As soon as he became alarmed there was a potential safety issue, he ordered further study in mid-June, Murray said.

Still, parkway girder installation continued.

It was not until a visit to Windsor by Wynne in July 2013 when an order was issued to WEMG to stop installing the girders pending a full investigation.

Local MPP Percy Hatfield (NDP – Windsor-Tecumseh) attacked the government during question period Monday in Queen’s Park when he alleged both the government and Wynne only acted out of fear of an ongoing Star investigation on the girder issue and its potential revelations which may impact five looming by-elections across Ontario on Aug. 1.

“When the Liberals thought people’s safety was at risk, they looked the other way,” Hatfield said. “When they thought Liberal seats were at risk, they suddenly reversed course because they feared media exposure.

“You only acted when the scandal was going to break.”

Murray responded any allegations on lack of action on the girders by him or the government are “flat wrong.”

“Prior to June, there was not a word of discussion on this being a safety issue,” he said in the Legislature in response to Hatfield. “It was an issue of non-compliance (with CSA standards).”

Once the girders stopped being installed under Wynne’s orders, Murray soon after launched an independent expert study which included destroying nearly a dozen of the girders so their engineering, design and how they were constructed could be examined.

“When I did become aware I took strong action, including the independent review,” Murray said.

Findings of the government-appointed girder study team released last fall found twisted strands of steel, concrete a centimetre or two thick where it should have been six centimetres, engineer drawings ignored during production, steel cores (known as cages) out of alignment and other steel parts changed to different materials without approvals.

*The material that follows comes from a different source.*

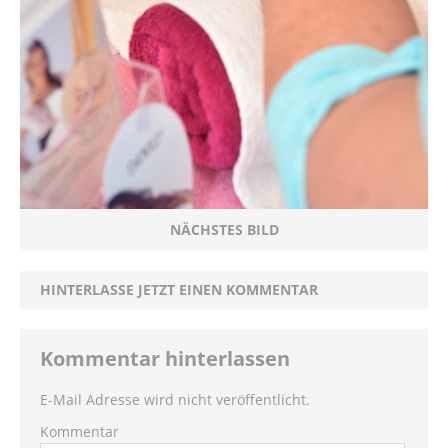
NÄCHSTES BILD
HINTERLASSE JETZT EINEN KOMMENTAR
Kommentar hinterlassen
E-Mail Adresse wird nicht veröffentlicht.
Kommentar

A Star investigation further detailed how the Brighton Beach girder plant for several months during production operated without a quality control manager or chief engineer daily on site.

The findings combined with public backlash led to WEMG’s decision in early November to remove and demolish 320 installed parkway girders and tossing the subcontractor responsible for their manufacturing – Spanish company Tierra Armada and partner Freyssinet Group of France – from the project.

Their replacement is anticipated to add millions to the cost of the project at WEMG’s expense and has delayed completion of the border feeder highway by nearly a year until the end of 2015.

Messages left with a WEMG spokeswomen regarding Monday’s released documents did not receive a response.

“During a large-scale infrastructure project, it is inevitable for various non-compliance issues to arise, ranging from choice of grass seed to structural aesthetics,” said Damian Joy, recently appointed by the government as interim executive director for the parkway project.

“Should a matter become a safety concern, the Ministry of Transportation and Infrastructure Ontario would promptly advise the minister and the minister’s office of such concerns.”